§ Selected passage
★ ★ ★

RLUIPA – SUBSTANTIAL BURDEN

  1. The preceding paragraphs are fully incorporated herein.
  2. Defendant’s treatment and denial of William’s rezoning request constitutes the imposition or implementation of a land use regulation that imposes a substantial burden on AIC’s religious exercise, which burden is not in furtherance of a compelling governmental interest and/or is not the least restrictive means of furthering such interest, in violation of RLUIPA, 42 U.S.C. § 2000cc(a)(1).

COUNT 2

RLUIPA– EQUAL TERMS

  1. The preceding paragraphs are fully incorporated herein.
  2. The City’s treatment of Plaintiffs and its denial of William’s rezoning application constitutes the imposition or implementation of a land use regulation that treated, and continues to treat, Plaintiffs on less than equal terms with a nonreligious assembly or institution, in violation of RLUIPA, 42 U.S.C. § 2000cc(b)(1).

COUNT 3

DISCRIMINATION

  1. The preceding paragraphs are fully incorporated herein.
  2. The City has treated Plaintiffs and the rezoning application differently from other applications on the basis of religion or religious denomination, in violation of RLUIPA, 42 U.S.C. 2000cc(b)(2).

COUNT 4

UNREASONABLE RESTRICTION

  1. The preceding paragraphs are fully incorporated herein.
  2. RLUIPA prohibits zoning and landmarking laws that substantially burden the religious exercise of churches or other religious assemblies or institutions absent the least restrictive means of furthering a compelling governmental interest. This prohibition applies in any situation where:
  3. the state or local government entity imposing the substantial burden receives federal funding;
  4. the substantial burden affects, or removal of the substantial burden would affect, interstate commerce; or
  • the substantial burden arises from the state or local government’s formal or informal procedures for making individualized assessments of a property’s uses.
  1. In addition, RLUIPA prohibits zoning and landmarking laws that:
  2. treat churches or other religious assemblies or institutions on less than equal terms with nonreligious assemblies or institutions;
  3. discriminate against any assemblies or institutions on the basis of religion or religious denomination;
  4. totally exclude religious assemblies from a jurisdiction; or
  5. unreasonably limit religious assemblies, institutions, or structures within a jurisdiction
  6. In the instant action, by denying the zoning application, the City has burdened and unreasonably restricted the religious exercise of the Plaintiffs. The City’s actions are also discriminatory against the Plaintiffs.

★ ★ ★

§ Material provided
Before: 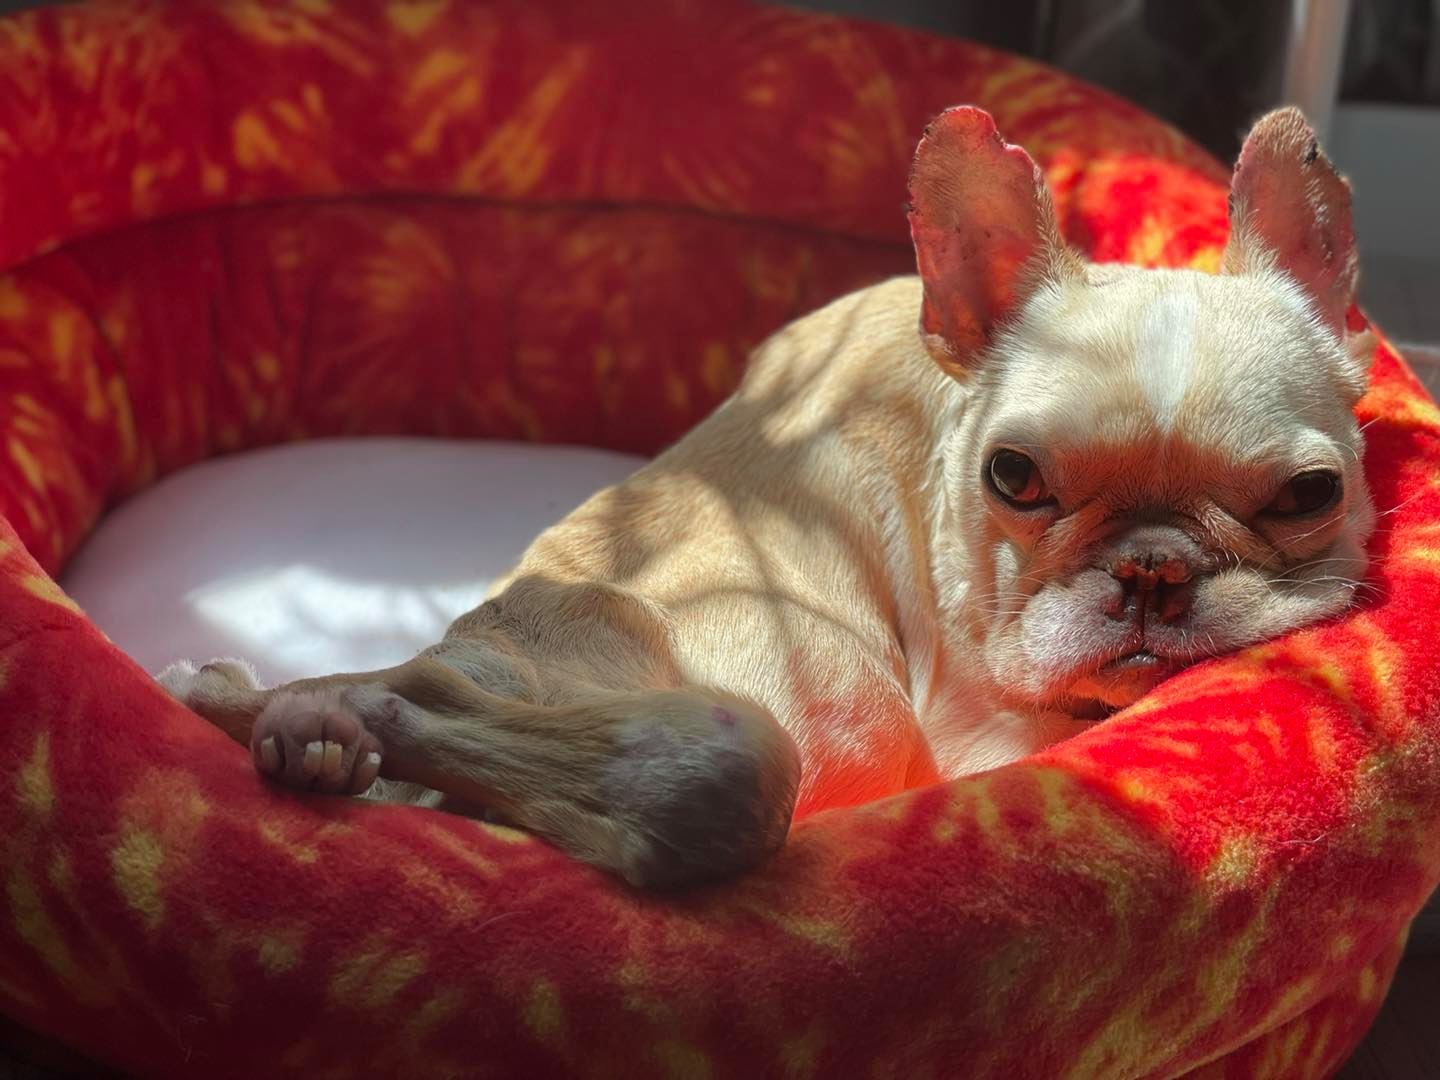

★ ★ ★

§ What is asked
a – In the RLUIPA excerpt, which section of 42 U.S.C. does the equal terms count say the City violated?
b – Retype the passage of the RLUIPA excerpt between "2. The City has" and "42 U.S.C. 2000cc(b)(2).", inclusive.
Rely only on the RLUIPA excerpt.

§ Answers below
a – 42 U.S.C. § 2000cc(b)(1)

b –
2. The City has treated Plaintiffs and the rezoning application differently from other applications on the basis of religion or religious denomination, in violation of RLUIPA, 42 U.S.C. 2000cc(b)(2).